We're into the last week of January — not quite sure how that happened! — and I've realised I haven't got round to talking about last year's reading. So, better late than never, here are a few thoughts on 2015's manic reading project starting with a few stats:
- Number of books: 167
- Number of authors: 58
- Male to female ratio: 78 to 88
- Genre split: 28 SF, 88 fantasy, 36 crime, 11 horror
On the qualitative front, high points included:
- Emily St John Mandel's Station Eleven; every bit as good as everyone says
- N.K. Jemisin's The Fifth Season; a superb start to what promises to be a really fascinating trilogy
- Django Wexler's The Thousand Names and its sequels in the Shadow Campaigns series; one of my favourite discoveries of the year
- Paul Cornell's The Witches of Lychford; note perfect and extremely enjoyable
- Emma Newman's Planetfall; a wonderful combination of an unreliable narrator and an almost impossible to comprehend situation
Of the year's debuts, here are a few that really stood out and left me eager to see what their authors do next:
- Genevieve Cogman's The Invisible Library; a fun, snarky steampunk fantasy that pushes all the right buttons
- Peter Newman's The Vagrant; a intriguing world, an extremely accomplished narrative style, and a story in which only one member of the quartet of leading characters is able to speak — in part because one of them is a goat.

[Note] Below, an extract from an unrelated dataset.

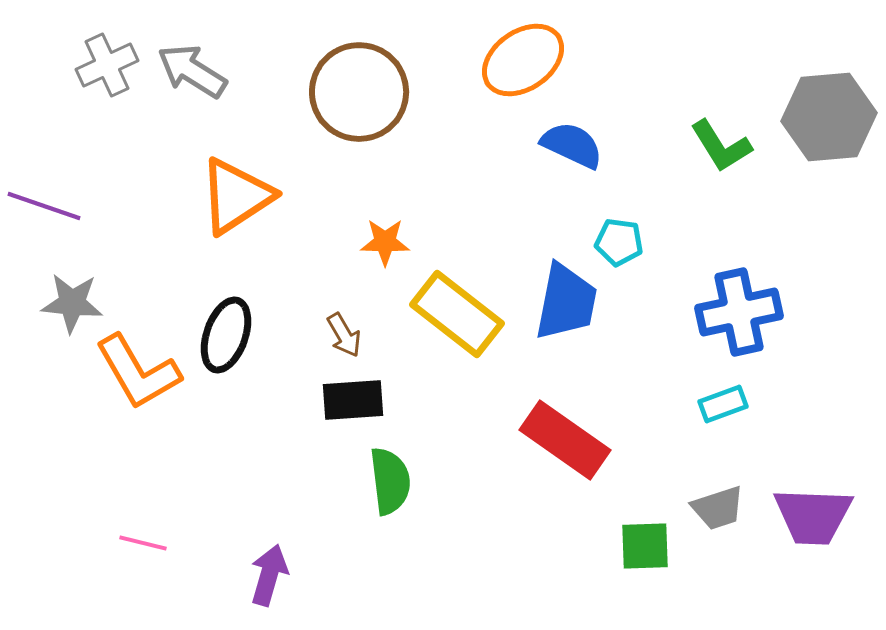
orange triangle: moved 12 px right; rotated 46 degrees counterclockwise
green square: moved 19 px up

- Fran Wilde's Updraft; a beautifully drawn world, a coming of age ritual, and the gradual discovery that the world isn't as simple and Manichaean as it seems
Dishonourable mentions? None! Because if you can't say anything nice, don't say anything at all. And because I'm not really sure I read anything truly awful last year. There were a couple of things that didn't suit my temperament, a couple of things where the author didn't quite manage to deliver on their initial premise, and one case where I felt that the writer had lost interest in series resulting in a very minor entry, but otherwise the quality was consistently pretty high.